**Consigne 1**
Recopiez à l'identique, dans le texte sur les instances de la langue française, le passage qui commence à « Plusieurs autres réunions » et se termine à « internationale de la langue française. ».
**Consigne 2**
Répondez brièvement à ces questions sur le texte sur les instances de la langue française :
(a) À quel montant s'établira en 1997 la subvention accordée au Haut conseil de la francophonie ?
(b) Depuis quelle date M. Bernard Quemada est-il vice-président du Conseil supérieur de la langue française ?
(c) Quand s'est déroulée la semaine de sensibilisation à la langue française ?
**Consigne 3**
Prolongez le texte sur les instances de la langue française à la suite de sa dernière phrase.

En 1997, la subvention accordée au Haut conseil de la francophonie sur le chapitre 37-94 (article 10) du budget du ministère des Affaires étrangères subira une légère baisse pour s'établir à 1,24 million de francs contre 1,46 million de francs en 1996. Plus de la moitié de cette subvention est consacrée à l'organisation de la session annuelle. Le Haut conseil couvre par ailleurs la moitié des dépenses liées à la publication de son rapport annuel grâce à la constitution d'un avoir auprès de la Documentation française, alimenté par les droits perçus sur le produit des ventes.

Le Conseil supérieur de la langue française est statutairement présidé par le Premier ministre M. Bernard Quemada en est le vice-président depuis le 22 octobre 1993. Il a pour mission d'étudier, dans le cadre des grandes orientations définies par le Président de la République et le Gouvernement, les questions relatives à l'usage, à l'aménagement, à l'enrichissement, à la promotion et à la diffusion de la langue française en France et hors de France, à la politique à l'égard de l'enseignement des langues étrangères.

Le décret n° 96-235 du 21 mars 1996 qui place la Délégation générale à la langue française sous l'autorité du ministre de la culture ne modifie pas le statut du Conseil supérieur de la langue française, qui reste rattaché au Premier ministre. Ce décret associe cependant pleinement le ministre de la culture au fonctionnement du Conseil supérieur de la langue française. Celui-ci peut désormais au même titre que le ministre chargé de la francophonie suppléer le Premier ministre à la présidence du Conseil ou le saisir pour avis.

Lors de la dernière réunion plénière du Conseil supérieur de la langue française du 24 octobre 1995 le Premier ministre a demandé à ses membres de concentrer leur mission sur trois axes : assurer la présence et la promotion du français langue de la République, conserver au français son rôle de langue de communication internationale et, préserver et promouvoir la diversité linguistique et le plurilinguisme.

Plusieurs autres réunions du Conseil se sont également tenues cette année, dont une consacrée à la préparation de la semaine de sensibilisation à la langue française qui s'est déroulée en mars 1996. Une réunion avec les présidents des conseils de langue française du Québec, de Suisse et de la Communauté française de Belgique a en outre été organisée en octobre dernier afin de coordonner les actions et les réflexions en particulier sur les autoroutes de l'information, la place du français dans la vie scientifique, et la sensibilisation à la langue française par l'organisation d'une fête internationale de la langue française.

**Données brutes**
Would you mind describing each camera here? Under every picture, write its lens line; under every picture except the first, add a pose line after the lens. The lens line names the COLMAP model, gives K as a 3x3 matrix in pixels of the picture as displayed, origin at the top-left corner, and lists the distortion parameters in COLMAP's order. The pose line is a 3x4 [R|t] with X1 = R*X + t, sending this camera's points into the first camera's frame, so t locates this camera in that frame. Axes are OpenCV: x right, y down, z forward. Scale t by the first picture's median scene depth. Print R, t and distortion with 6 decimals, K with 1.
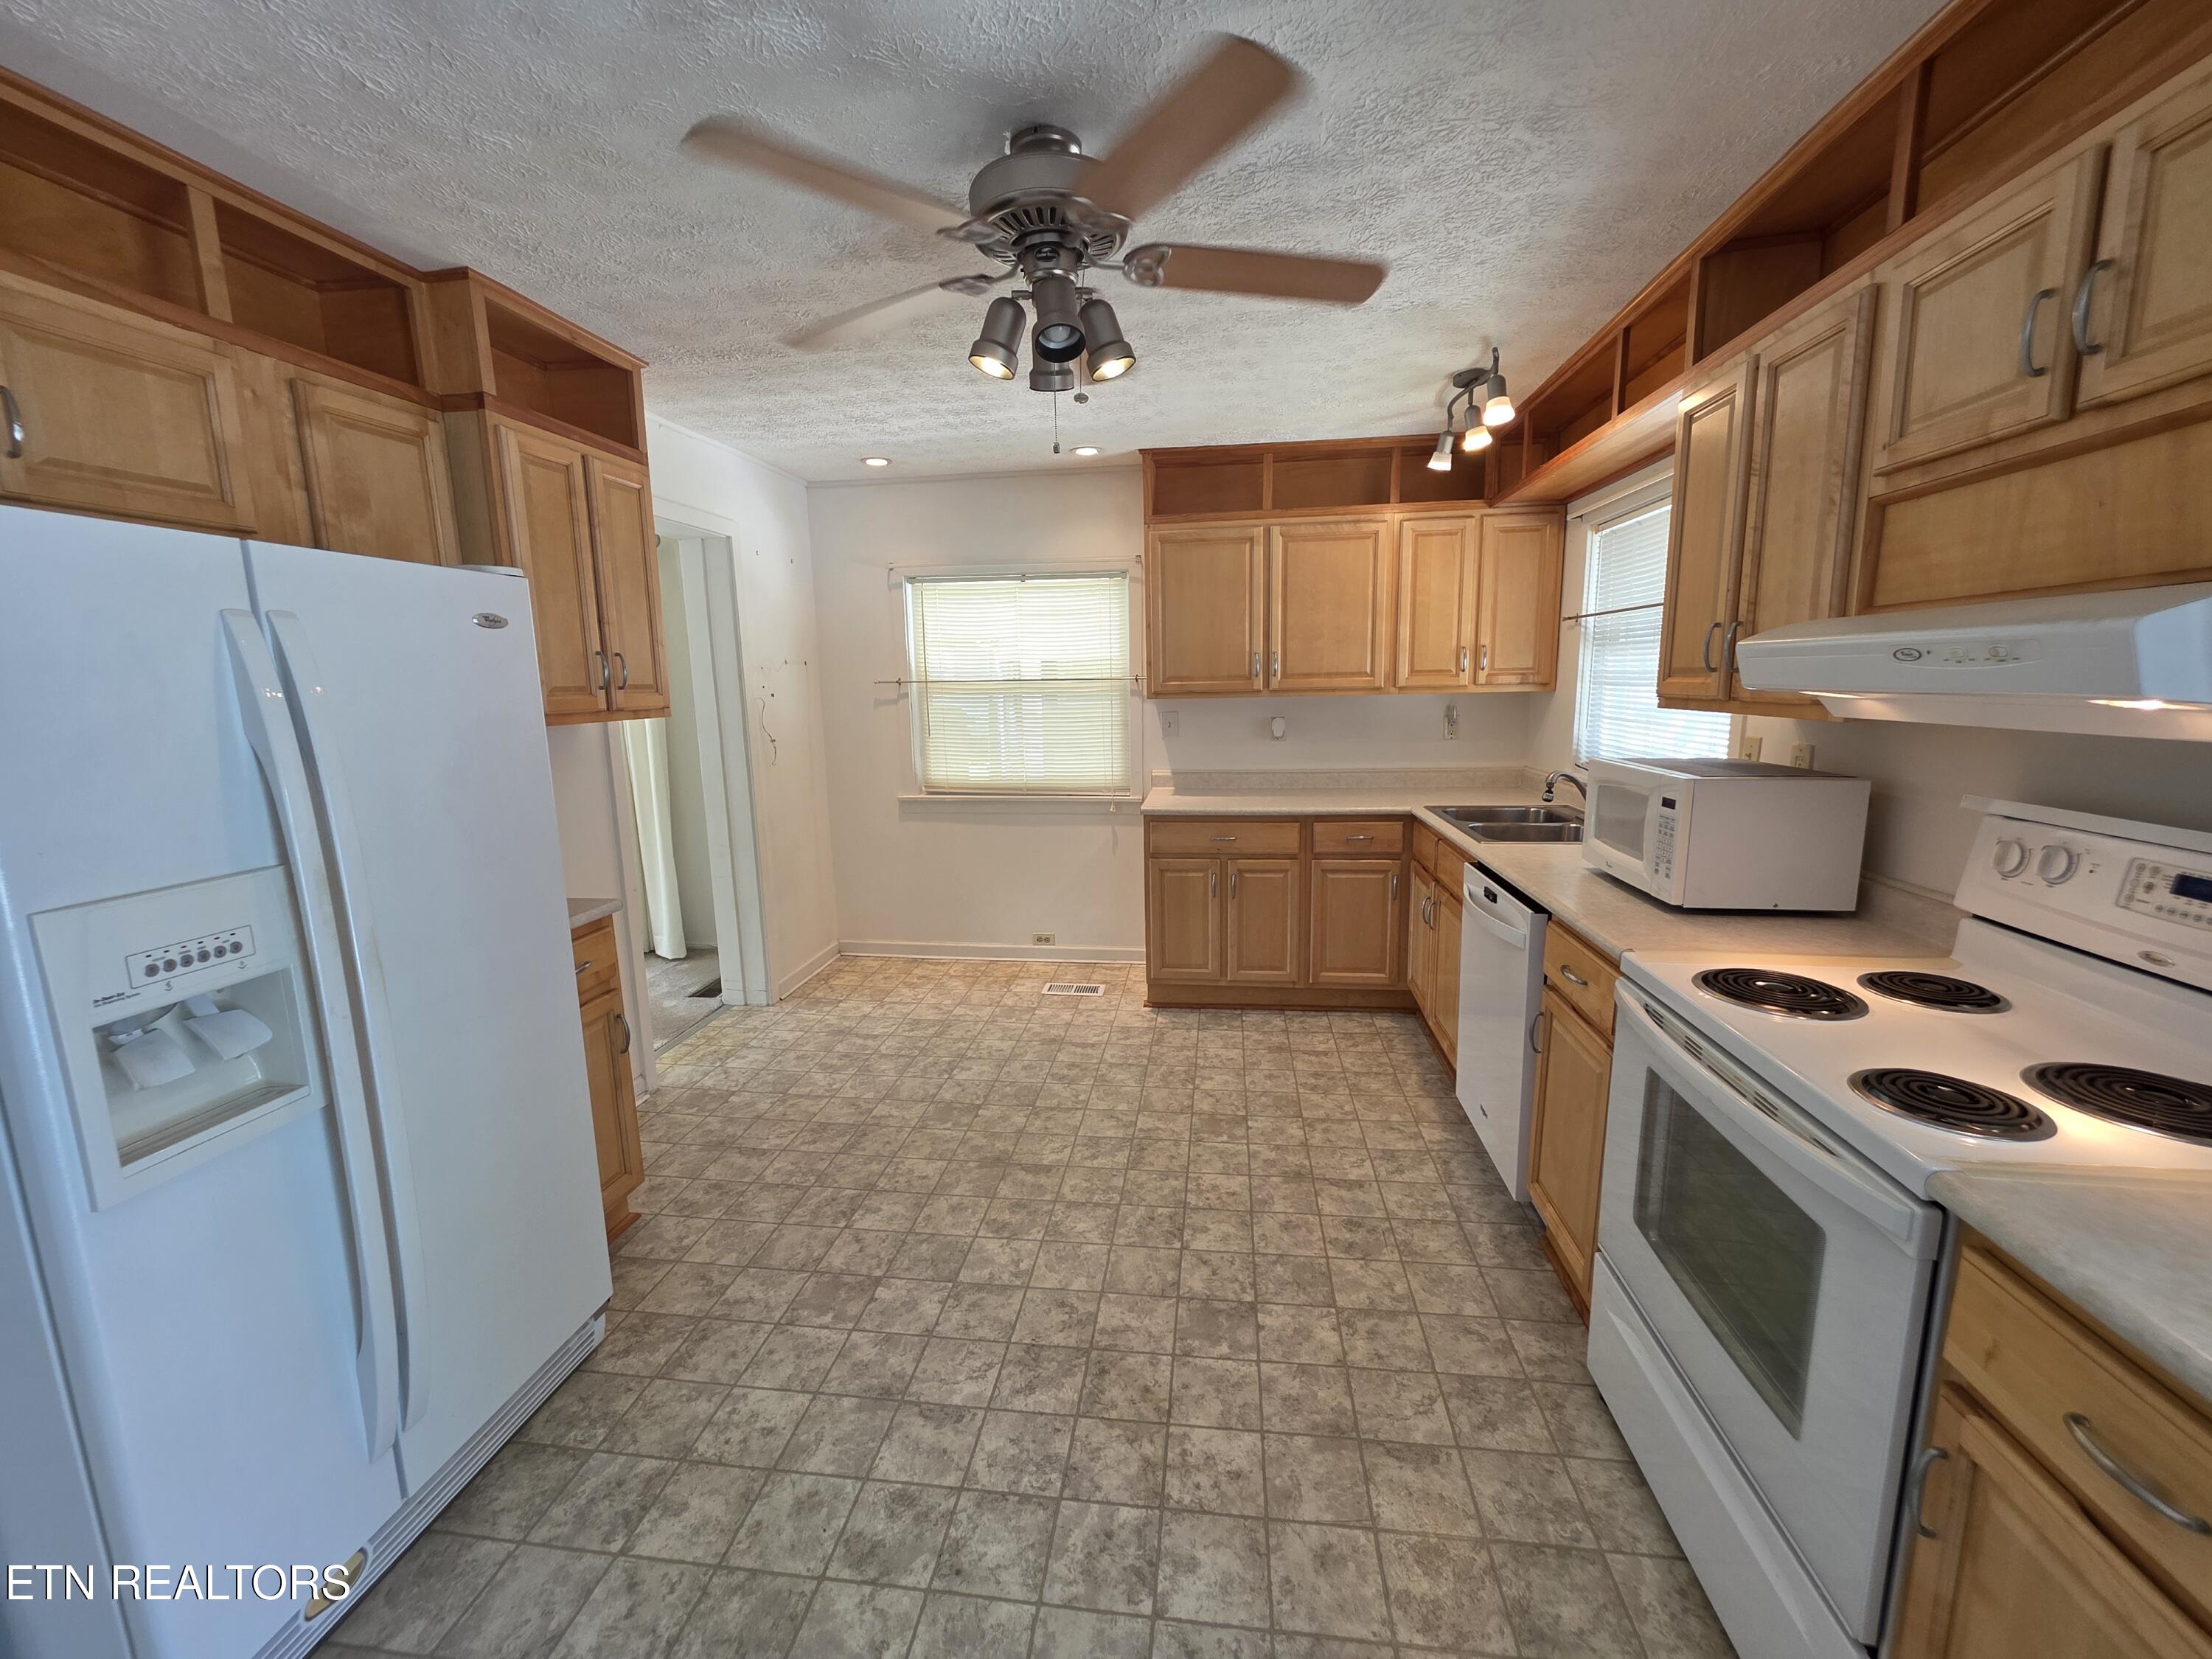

**Réponse 1**
Plusieurs autres réunions du Conseil se sont également tenues cette année, dont une consacrée à la préparation de la semaine de sensibilisation à la langue française qui s'est déroulée en mars 1996. Une réunion avec les présidents des conseils de langue française du Québec, de Suisse et de la Communauté française de Belgique a en outre été organisée en octobre dernier afin de coordonner les actions et les réflexions en particulier sur les autoroutes de l'information, la place du français dans la vie scientifique, et la sensibilisation à la langue française par l'organisation d'une fête internationale de la langue française.

**Réponse 2**
(a) 1,24 million de francs.
(b) Depuis le 22 octobre 1993.
(c) En mars 1996.

**Réponse 3**
La Délégation générale à la langue française a quant à elle pour mission, dans le cadre des orientations définies par le Gouvernement et des recommandations du Conseil supérieur de la langue française, de promouvoir et de coordonner les actions des administrations et des organismes publics et privés qui concourent à la diffusion et au bon usage de la langue française, notamment dans les domaines de l'enseignement, de la communication, des sciences et des techniques.

Elle était jusqu'à présent rattachée au Premier ministre et traditionnellement mise à disposition du ministre chargé de la francophonie.

Ce schéma a été remis en cause en 1995. Après avoir été mise à disposition du ministre de la culture en vertu du décret du 8 juin 1995, la Délégation générale à la langue française est, aux termes du décret du 21 mars 1996, placée sous l'autorité directe du ministre de la culture. Cette intégration au sein du ministère de la culture est susceptible de renforcer la politique de la langue française. Elle devrait en effet permettre, pour l'application de la loi sur l'emploi de la langue française, qui est la mission essentielle de ce service, de s'appuyer sur les directions régionales des affaires culturelles et d'avoir ainsi un plus large écho sur l'ensemble du territoire national.

Cette nouvelle configuration présente néanmoins l'inconvénient d'accroître le cloisonnement entre les différentes structures concourant à la promotion de la francophonie qui sont désormais éclatées entre les services du Premier ministre, le ministère des Affaires étrangères, le secrétariat à la francophonie et le ministère de la culture sans compter les ministères de l'éducation, de l'enseignement supérieur, de la recherche et de la coopération qui sont concernés par la politique de la langue française et qui contribuent de façon significative au financement de la francophonie.

Aussi, pour conserver à la politique de la langue française son caractère global et interministériel, un groupe interministériel permanent, composé des représentants des ministres chargés de l'éducation nationale, des Affaires étrangères, de l'industrie, des affaires européennes, de la culture, de la communication, de la recherche, de la coopération, de l'économie et de la francophonie, a-t-il été mis en place par le décret du 21 mars 1996. Ce groupe travaille sous l'autorité du comité de ministres consacré à la langue française prévu par le décret qui avait, en 1989, institué le Conseil supérieur et la Délégation générale à langue française. Sa présidence est assurée par le délégué général à la langue française.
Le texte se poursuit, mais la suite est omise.